The Prime Minister chooses to speak in Sanskritised Hindi on important occasions. For instance, this I-day, he used terms such as ‘paavan parv’, ‘naman’, ‘nyochhavar’, ‘kaalkhand’, ‘samarpit’, ‘itihas’… However, one Sanskrit word which he eschewed was ‘mitron’. Subscribers to the Hindi-Hindu Hindustan ideology will be surprised to learn that former Maharashtra CM Devendra Fadnavis’s surname is derived from two Persian words, ‘farad’ and ‘navis’; it translates into English as ‘maker of the lists’.

It does not matter to ‘hatriots’ that Urdu-- an Indic language closely related to Hindi but written in the Persian script and having many loanwords from Persian and Arabic -- is one of our officially recognised languages. It is the seventh most spoken language in India. If we were to replace Urdu words with those in Hindi, some of Bollywood’s most memorable lines would fall flat: ‘Mogambo prasann hua’; ‘Kitne vyakti thay?’; ‘Don ko pakadna kathin he nahin, asambhav hai’; ‘Ye sansaar, ye sammelan mere kaam kay nahin’...

Which courtroom scene would be complete without ‘chashmadeed gawah’, ‘tazeerat-e Hind ke tahat’ and ‘ba-izzat bari’. The word, ‘adalat’, itself is from Urdu. Hindi films and their songs are peppered with ‘sukoon’ (peace), ‘roohaniyat’ (spirituality), ‘mukammal’ (complete), ‘justajoo’ (a longing), ‘shiddat’ (intensity), ‘inayat’ (blessing), ‘aafreen’ (alluring)... Not to mention ‘Woh yaar ho jo khushboo ki tarah/ Jiski zubaan Urdu ki tarah’ from Gulzar’s ‘Chaiyaa, chaiyya…’ set to music by A R Rahman in the Mani Ratnam film, ‘Dil Se’. Indeed, Urdu sounds so poetic and so dignified that the uninitiated may feel flattered even when they are being insulted.

It is another matter that Bollywood is losing touch with Urdu.
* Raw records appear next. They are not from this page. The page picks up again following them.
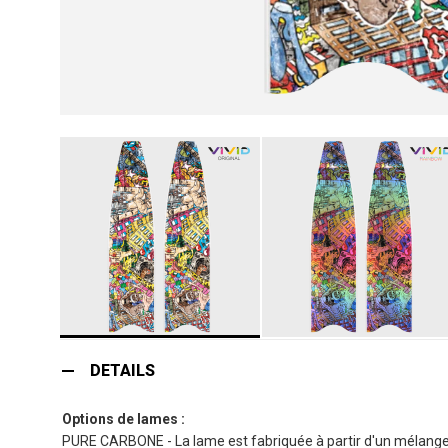
Skip
to
DETAILS
the
beginning
Options de lames :
of
PURE CARBONE - La lame est fabriquée à partir d'un mélange d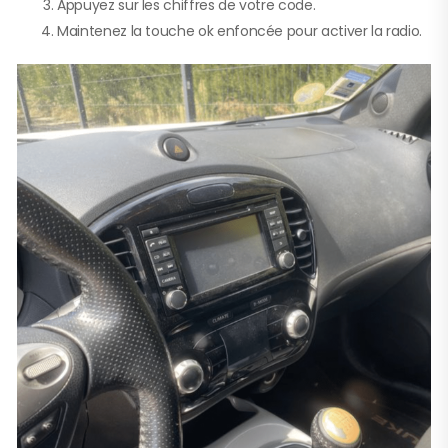
Appuyez sur les chiffres de votre code.
Maintenez la touche ok enfoncée pour activer la radio.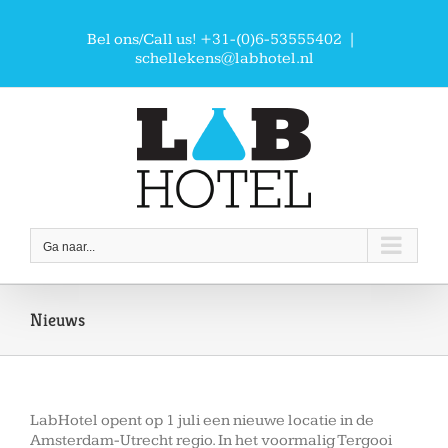
Ga
naar
Bel ons/Call us! +31-(0)6-53555402
|
inhoud
schellekens@labhotel.nl
Ga naar...
Nieuws
LabHotel opent op 1 juli een nieuwe locatie in de
Amsterdam-Utrecht regio. In het voormalig Tergooi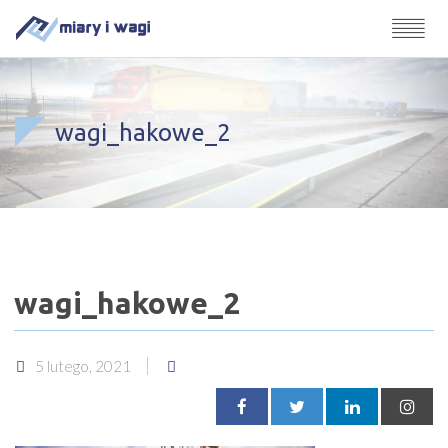
wagi_hakowe_2
wagi_hakowe_2
5 lutego, 2021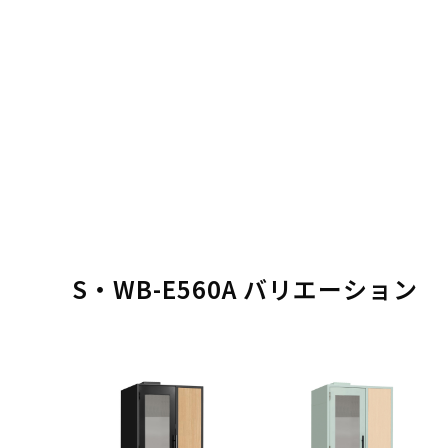
S・WB-E560A バリエーション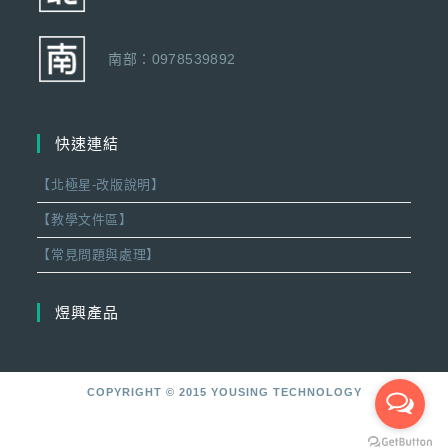
南部：0978539892
快速連結
【北極星-改版說明】
【教學文件區】
【常見問題與處理】
煜興產品
COPYRIGHT © 2015 YOUSING TECHNOLOGY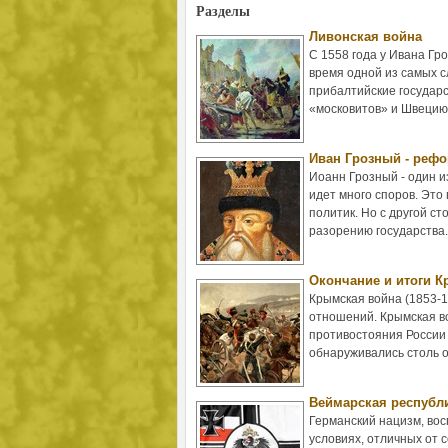
Разделы
Ливонская война
С 1558 года у Ивана Гр
время одной из самых 
прибалтийские государс
«московитов» и Швецию,
Иван Грозный - реф
Иоанн Грозный - один и
идет много споров. Это
политик. Но с другой с
разорению государства.
Окончание и итоги 
Крымская война (1853-1
отношений. Крымская в
противостояния России 
обнаруживались столь 
Веймарская республ
Германский нацизм, вос
условиях, отличных от 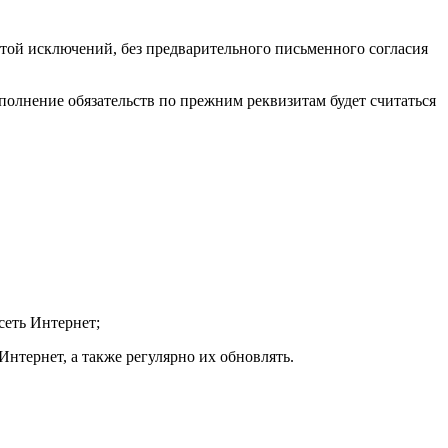
ой исключений, без предварительного письменного согласия
сполнение обязательств по прежним реквизитам будет считаться
сеть Интернет;
Интернет, а также регулярно их обновлять.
Today’s script writers do not have the same command over the language as their forebears and the actors lack the impeccable delivery of yesteryears stars. One can say that the ‘dumdaar’ dialogues of someone like Dilip Kumar are missing. However, there’s something positive too. A yet-tobe released Hindi film, ‘Sehar’, by debutant Munzir Naqvi deals with the engineered demonisation of Urdu. The film’s protagonist, an Urdu professor played by Pankaj Kapur, struggles to save his course in the face of diminishing enrolment, poor funding, and a general belief that a degree in Urduisn’t suited for the workplace.

Until Independence, Urdu was widely spoken in North India and within the bureaucracy. But after Partition the language became increasingly associated with Islam and Pakistan. So complete was the communal association of Hindi and Urdu by that time that Urdu made it to the Constitution as part of a largely perfunctory list of official languages, only because Prime Minister Nehru insisted on it.
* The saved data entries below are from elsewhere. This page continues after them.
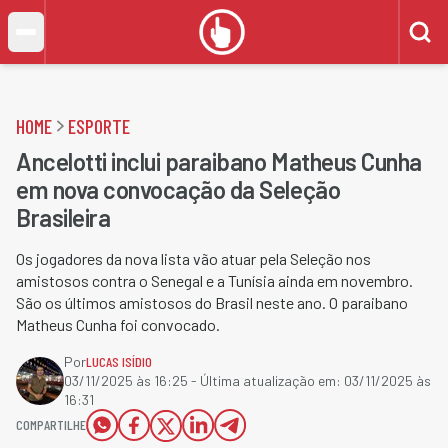
HOME
ESPORTE
Ancelotti inclui paraibano Matheus Cunha
em nova convocação da Seleção
Brasileira
Os jogadores da nova lista vão atuar pela Seleção nos
amistosos contra o Senegal e a Tunísia ainda em novembro.
São os últimos amistosos do Brasil neste ano. O paraibano
Matheus Cunha foi convocado.
Por
LUCAS ISÍDIO
03/11/2025 às 16:25
- Última atualização em:
03/11/2025 às
16:31
COMPARTILHE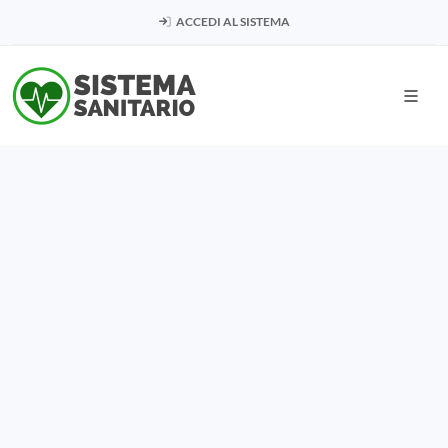
ACCEDI AL SISTEMA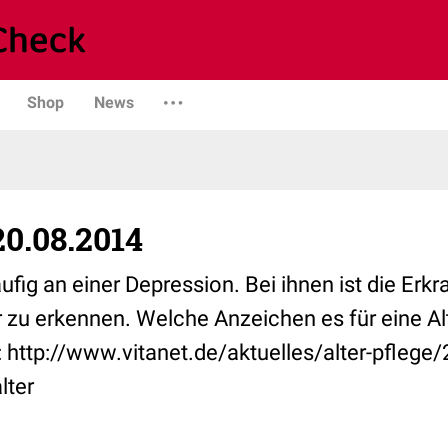
Shop
News
0.08.2014
ufig an einer Depression. Bei ihnen ist die Erk
zu erkennen. Welche Anzeichen es für eine Al
er: http://www.vitanet.de/aktuelles/alter-pfleg
lter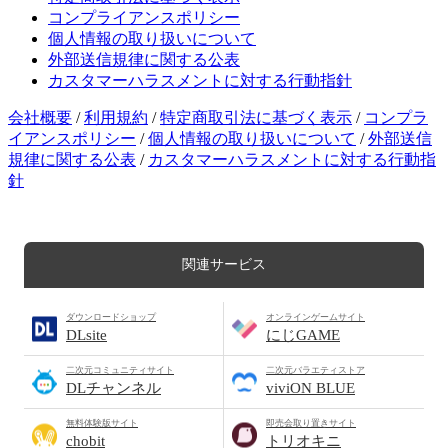
コンプライアンスポリシー
個人情報の取り扱いについて
外部送信規律に関する公表
カスタマーハラスメントに対する行動指針
会社概要
/
利用規約
/
特定商取引法に基づく表示
/
コンプラ
イアンスポリシー
/
個人情報の取り扱いについて
/
外部送信
規律に関する公表
/
カスタマーハラスメントに対する行動指
針
関連サービス
ダウンロードショップ
オンラインゲームサイト
DLsite
にじGAME
二次元コミュニティサイト
二次元バラエティストア
DLチャンネル
viviON BLUE
無料体験版サイト
即売会取り置きサイト
chobit
トリオキニ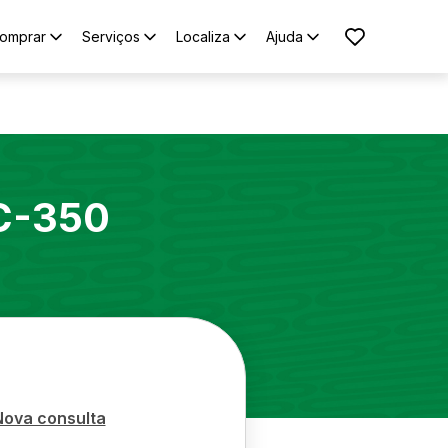
omprar
Serviços
Localiza
Ajuda
C-350
Nova consulta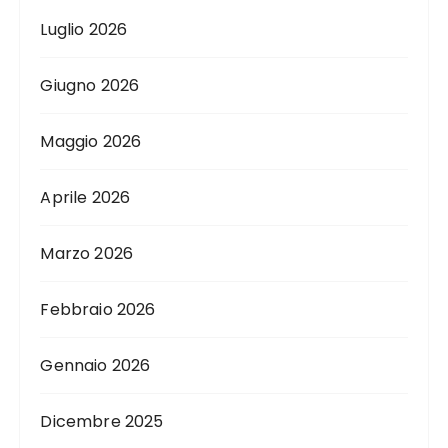
Luglio 2026
Giugno 2026
Maggio 2026
Aprile 2026
Marzo 2026
Febbraio 2026
Gennaio 2026
Dicembre 2025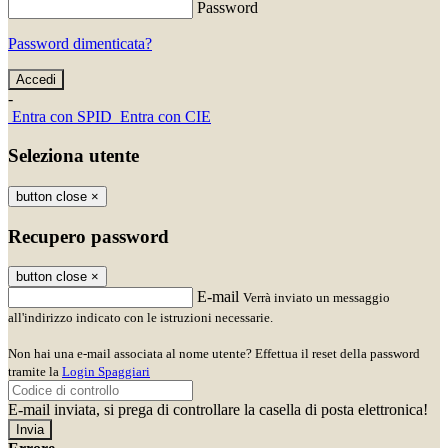
Password
Password dimenticata?
-
Entra con SPID
Entra con CIE
Seleziona utente
button close
×
Recupero password
button close
×
E-mail
Verrà inviato un messaggio
all'indirizzo indicato con le istruzioni necessarie.
Non hai una e-mail associata al nome utente? Effettua il reset della password
tramite la
Login Spaggiari
E-mail inviata, si prega di controllare la casella di posta elettronica!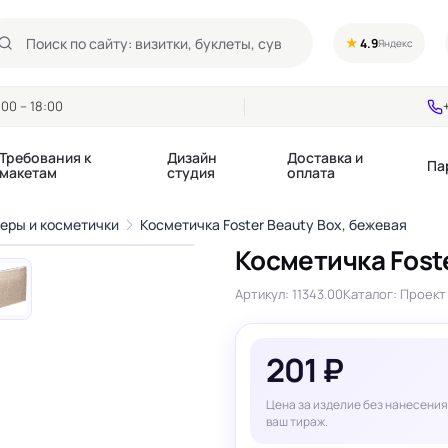
★
4.9
Яндекс
00 – 18:00
Требования к
Дизайн
Доставка и
Па
макетам
студия
оплата
1
/5
еры и косметички
Косметичка Foster Beauty Box, бежевая
›
Косметичка Foste
Календари квартальные
Воблеры
купоны
Артикул: 11343.00
Каталог: Проект 
Календари настольные
Диспенсеры
Календари перекидные
Дорхенгеры / Кр
е игры, колоды
Календари Трио
Некхенгеры
201 ₽
Флажки бумажны
, флаеры
Ценники
Шелфтокеры
Цена за изделие без нанесения
 этикетки,
Ярлыки и бирки
ваш тираж.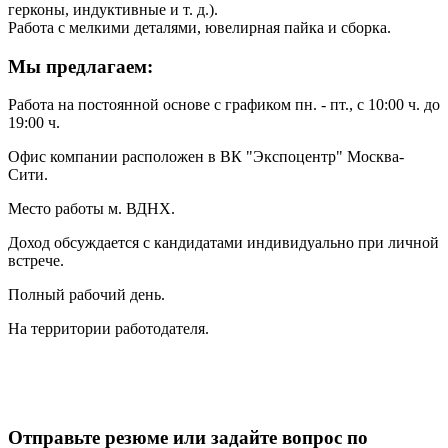
герконы, индуктивные и т. д.).
Работа с мелкими деталями, ювелирная пайка и сборка.
Мы предлагаем:
Работа на постоянной основе с графиком пн. - пт., с 10:00 ч. до
19:00 ч.
Офис компании расположен в ВК "Экспоцентр" Москва-
Сити.
Место работы м. ВДНХ.
Доход обсуждается с кандидатами индивидуально при личной
встрече.
Полный рабочий день.
На территории работодателя.
Отправьте резюме или задайте вопрос по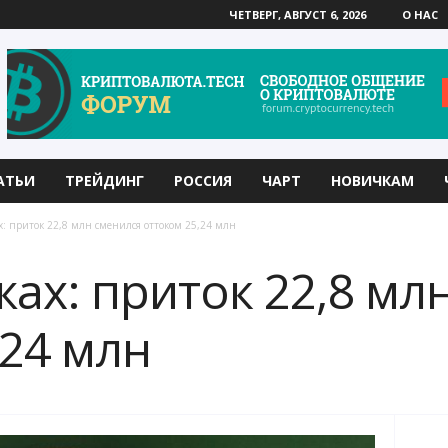
ЧЕТВЕРГ, АВГУСТ 6, 2026
О НАС
АТЬИ
ТРЕЙДИНГ
РОССИЯ
ЧАРТ
НОВИЧКАМ
х: приток 22,8 млн сменился оттоком 25,24 млн
жах: приток 22,8 мл
,24 млн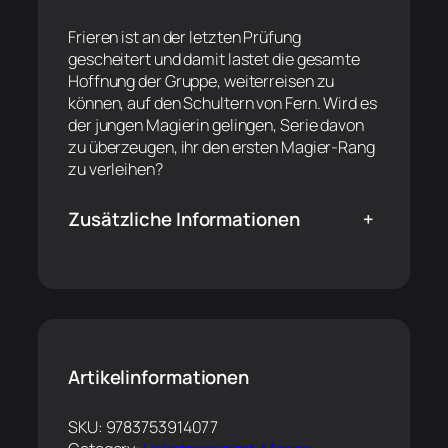
Frieren ist an der letzten Prüfung
gescheitert und damit lastet die gesamte
Hoffnung der Gruppe, weiterreisen zu
können, auf den Schultern von Fern. Wird es
der jungen Magierin gelingen, Serie davon
zu überzeugen, ihr den ersten Magier-Rang
zu verleihen?
Zusätzliche Informationen
+
Artikelinformationen
SKU:
9783753914077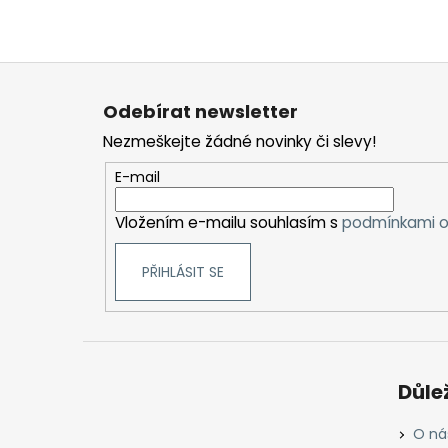
Z
á
Odebírat newsletter
p
Nezmeškejte žádné novinky či slevy!
a
t
E-mail
í
Vložením e-mailu souhlasím s
podmínkami o
PŘIHLÁSIT SE
Důle
O ná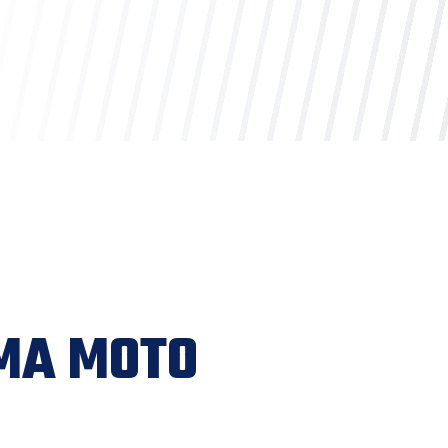
IMA MOTO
In 1955, an Official Languages Commission was appointed by the Union government to coin modern Hindi words, given that it was going to be used for the first time as an administrative language. The late Hindi poet Harivansh Rai Bachchan describes in his autobiography the amazement the incomprehensible Sanskritic neologisms caused; a radio was ‘vidyut prasaran’ and a train, ‘lauhpath gamini’.

The politics of Hindi-Urdu division is not new, it stretches back to the 19th century. Fortunately, the politics of Hindi-Urdu unity too has roots going back as far. Poet and satirist Akbar Allahabadi captured the fake fight in these lines, still relevant a century later:

Hum Urdu ko Arabi kyon na karein

Hindi ko voh Bhasha (Sanskrit) kyon na karein

Jhagre ke liye akhbaron mein mazmun tarasha kyon na karein

Aapas mein adavat kuch bhi nahin lekin ek akhara qaim hai Jab is se falak ka dil behle hum log tamasha kyon na karein’

(Why shouldn’t we turn Urdu into Arabic and Hindi into Bhasha? Why shouldn’t we write divisive articles in newspapers to fuel the fight? There is no mutual animosity but an arena is prepared: Why shouldn’t we make a scene, when this cheers the heart of the heavens?)